■ **Records provided**:
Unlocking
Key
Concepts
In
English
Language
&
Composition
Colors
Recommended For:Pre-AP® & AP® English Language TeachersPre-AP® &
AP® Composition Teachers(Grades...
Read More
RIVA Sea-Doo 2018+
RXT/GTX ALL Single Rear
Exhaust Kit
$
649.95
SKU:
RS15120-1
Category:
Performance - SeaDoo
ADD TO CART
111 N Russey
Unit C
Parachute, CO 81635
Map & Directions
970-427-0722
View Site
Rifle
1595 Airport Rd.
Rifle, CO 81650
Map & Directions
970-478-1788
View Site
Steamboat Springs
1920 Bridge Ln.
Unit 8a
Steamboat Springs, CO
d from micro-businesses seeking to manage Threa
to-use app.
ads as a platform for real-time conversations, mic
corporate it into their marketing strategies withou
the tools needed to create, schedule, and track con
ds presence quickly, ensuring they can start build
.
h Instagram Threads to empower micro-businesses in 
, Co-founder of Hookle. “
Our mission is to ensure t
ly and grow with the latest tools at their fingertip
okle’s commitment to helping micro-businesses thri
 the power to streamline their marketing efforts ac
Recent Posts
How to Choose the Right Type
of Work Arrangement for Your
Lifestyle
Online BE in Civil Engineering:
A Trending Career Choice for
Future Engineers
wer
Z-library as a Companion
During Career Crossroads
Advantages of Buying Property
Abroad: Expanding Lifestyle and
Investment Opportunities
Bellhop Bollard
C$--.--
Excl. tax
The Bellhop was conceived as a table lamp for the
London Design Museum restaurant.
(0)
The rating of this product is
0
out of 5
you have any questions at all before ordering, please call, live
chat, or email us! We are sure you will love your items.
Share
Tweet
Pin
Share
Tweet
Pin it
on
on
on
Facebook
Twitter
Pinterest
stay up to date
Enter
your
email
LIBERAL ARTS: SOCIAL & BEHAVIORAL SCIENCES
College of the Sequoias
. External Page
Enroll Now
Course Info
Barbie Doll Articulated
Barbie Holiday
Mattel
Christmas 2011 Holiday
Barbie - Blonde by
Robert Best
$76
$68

■ **Problem to work on**:
Copy out every line of text in the listing above, keeping each line's wording, spelling and order.

■ **Response to this exercise**:
Unlocking
Key
Concepts
In
English
Language
&
Composition
Colors
Recommended For:Pre-AP® & AP® English Language TeachersPre-AP® &
AP® Composition Teachers(Grades...
Read More
RIVA Sea-Doo 2018+
RXT/GTX ALL Single Rear
Exhaust Kit
$
649.95
SKU:
RS15120-1
Category:
Performance - SeaDoo
ADD TO CART
111 N Russey
Unit C
Parachute, CO 81635
Map & Directions
970-427-0722
View Site
Rifle
1595 Airport Rd.
Rifle, CO 81650
Map & Directions
970-478-1788
View Site
Steamboat Springs
1920 Bridge Ln.
Unit 8a
Steamboat Springs, CO
d from micro-businesses seeking to manage Threa
to-use app.
ads as a platform for real-time conversations, mic
corporate it into their marketing strategies withou
the tools needed to create, schedule, and track con
ds presence quickly, ensuring they can start build
.
h Instagram Threads to empower micro-businesses in 
, Co-founder of Hookle. “
Our mission is to ensure t
ly and grow with the latest tools at their fingertip
okle’s commitment to helping micro-businesses thri
 the power to streamline their marketing efforts ac
Recent Posts
How to Choose the Right Type
of Work Arrangement for Your
Lifestyle
Online BE in Civil Engineering:
A Trending Career Choice for
Future Engineers
wer
Z-library as a Companion
During Career Crossroads
Advantages of Buying Property
Abroad: Expanding Lifestyle and
Investment Opportunities
Bellhop Bollard
C$--.--
Excl. tax
The Bellhop was conceived as a table lamp for the
London Design Museum restaurant.
(0)
The rating of this product is
0
out of 5
you have any questions at all before ordering, please call, live
chat, or email us! We are sure you will love your items.
Share
Tweet
Pin
Share
Tweet
Pin it
on
on
on
Facebook
Twitter
Pinterest
stay up to date
Enter
your
email
LIBERAL ARTS: SOCIAL & BEHAVIORAL SCIENCES
College of the Sequoias
. External Page
Enroll Now
Course Info
Barbie Doll Articulated
Barbie Holiday
Mattel
Christmas 2011 Holiday
Barbie - Blonde by
Robert Best
$76
$68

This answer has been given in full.